The Supreme Court, in a decision given on 1 July 2014, has overturned a High Court judgment on the interpretation of the rent payable under a lease of the well-known Bewley's premises on Grafton Street in Dublin, in the case of Ickendel Limited v Bewley's Café Grafton Street Limited ([2014] IESC 41). The judgment is a useful reminder of the established tenets of contractual interpretation, and in particular the principle that the existence of an ambiguity in a contract should not be lightly inferred or perceived by the Court.

The High Court's verdict, delivered by Mr Justice Charleton in March 2013, generated substantial publicity on its release, such that the outcome of the Supreme Court appeal has been keenly anticipated. Before turning to the specifics of the Supreme Court's findings, it is worth revisiting the judgment under appeal.

The Argument

The dispute which arose centred on the conflicting interpretations placed by the landlord and the tenant on the meaning of the clause in a lease dealing with the rent payable thereunder. Under the landlord's interpretation, the rent could never be reduced below the current passing rent at a given rent review date, whereas the tenants argued that the rent could be reduced below the current passing rent in favour of a rent set by reference to the current open market rent.

The tenant contended that an ambiguity arose in respect of the meaning of the phrase "preceding rent" as it applied to the rent payable. It was argued that the phrase "preceding" could potentially refer to the initial rent set under the lease, or it could refer to the most recent rent set under the last rent review, as the baseline rent under the lease. 

The landlord countered that the outcome of a rent review could never result in the rent payable falling below the amount payable immediately prior to the review taking – the orthodox understanding of an upwards only rent review.

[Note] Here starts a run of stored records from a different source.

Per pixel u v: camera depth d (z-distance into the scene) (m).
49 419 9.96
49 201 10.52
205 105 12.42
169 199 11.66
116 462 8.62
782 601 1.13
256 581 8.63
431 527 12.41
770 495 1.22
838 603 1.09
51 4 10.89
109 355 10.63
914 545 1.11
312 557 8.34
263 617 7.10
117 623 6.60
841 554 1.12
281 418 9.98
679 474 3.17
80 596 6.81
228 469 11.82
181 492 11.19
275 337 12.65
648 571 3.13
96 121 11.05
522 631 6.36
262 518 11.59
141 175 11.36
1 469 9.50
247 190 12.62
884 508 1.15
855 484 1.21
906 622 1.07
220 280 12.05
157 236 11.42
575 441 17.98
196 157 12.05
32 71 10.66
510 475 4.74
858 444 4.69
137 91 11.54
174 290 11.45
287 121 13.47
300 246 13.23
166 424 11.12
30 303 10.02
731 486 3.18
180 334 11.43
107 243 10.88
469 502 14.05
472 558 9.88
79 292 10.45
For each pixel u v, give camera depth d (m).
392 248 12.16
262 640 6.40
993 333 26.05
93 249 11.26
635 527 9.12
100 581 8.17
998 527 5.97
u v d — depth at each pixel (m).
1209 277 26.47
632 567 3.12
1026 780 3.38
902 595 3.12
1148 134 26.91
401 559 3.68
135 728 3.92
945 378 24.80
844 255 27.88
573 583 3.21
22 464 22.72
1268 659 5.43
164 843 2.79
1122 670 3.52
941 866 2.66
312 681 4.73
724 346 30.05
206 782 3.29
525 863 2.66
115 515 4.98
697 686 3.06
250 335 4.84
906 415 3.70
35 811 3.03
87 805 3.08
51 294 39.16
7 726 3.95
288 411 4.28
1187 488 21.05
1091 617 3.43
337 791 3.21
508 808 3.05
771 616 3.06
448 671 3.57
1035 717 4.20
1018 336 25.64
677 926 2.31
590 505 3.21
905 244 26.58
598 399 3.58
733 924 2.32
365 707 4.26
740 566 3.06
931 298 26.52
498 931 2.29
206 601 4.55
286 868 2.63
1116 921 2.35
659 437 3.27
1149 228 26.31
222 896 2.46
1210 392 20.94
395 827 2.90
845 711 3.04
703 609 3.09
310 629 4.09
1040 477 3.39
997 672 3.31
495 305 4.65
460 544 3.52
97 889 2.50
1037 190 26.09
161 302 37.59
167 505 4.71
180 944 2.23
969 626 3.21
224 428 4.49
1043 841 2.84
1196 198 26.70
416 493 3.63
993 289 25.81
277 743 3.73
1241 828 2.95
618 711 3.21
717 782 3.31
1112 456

The tenant contended on the other hand that the rent review mechanism allowed the rent to revert to the initially agreed rent under the lease (which was entered into in 1987) or to a rent set by reference to the current open market rent, whichever was greater.

High Court decision

Mr Justice Charleton emphasised at the outset the fact that the Court's task was to determine the intentions of the parties first and foremost by reference to the plain words in the contract – it was not the Court's function to substitute its own idea of a fair deal, whether on the basis of sympathy for a party in financial difficulty or otherwise.

However, if the words in the rent review provisions in the lease are ambiguous, then the Court was entitled to seek to interpret the language used by reference to what makes business sense.

The High Court took the view that either of the competing interpretations was plausible. It concluded that the parties bargained so as to agree never to fall below the initially agreed rent, but that apart from that the parties had bargained for a fair open market rent "that can rise and that can fall".  Mr Justice Charleton also considered this to be in accordance with business sense.

Supreme Court decision

While the Supreme Court agreed with the High Court on the applicable principles of contractual interpretation, it fundamentally disagreed with the application of those principles to the particular terms of the lease in this instance.

The Supreme Court held that, in interpreting the meaning of "the preceding period", the crucial factor was that the phrase was used in the context of the determination of the rent for "each of the successive periods of five years" after the initial five year rent period, so that it was to be interpreted by reference to not just one review period but by reference to "each of" the six successive review periods of five years under the lease. It also emphasised that the use of the term "preceding period" elsewhere in the lease could only refer to the immediately preceding period in that context, which supported the landlord's interpretation of the key clause in question.

In the circumstances, the Supreme Court found that no ambiguity existed and as such there was no requirement to resort to a secondary means of interpretation by reference to the commercial context to give the lease business efficacy. It followed that, on a plain reading of the lease, the expression "the preceding period" referred in each instance to the period which terminated on the day before the commencement of the relevant review period of five years.

While the decision will not be welcomed by tenants, the reasoning employed in reaching this conclusion is difficult to fault.

The Supreme Court was also keen to emphasise that its decision was concerned only with the proper interpretation of a specific clause in the lease in the specific context in which it was used. The majority of commercial leases were not, in any event, in the same precise terms as the applicable lease in this case, but following the High Court decision tenants operating under the limited number of leases with similar terms had harboured the hope that the clauses in their leases dealing with rent bore a meaning that was unexpectedly beneficial to them.

The Supreme Court has effectively extinguished that prospect.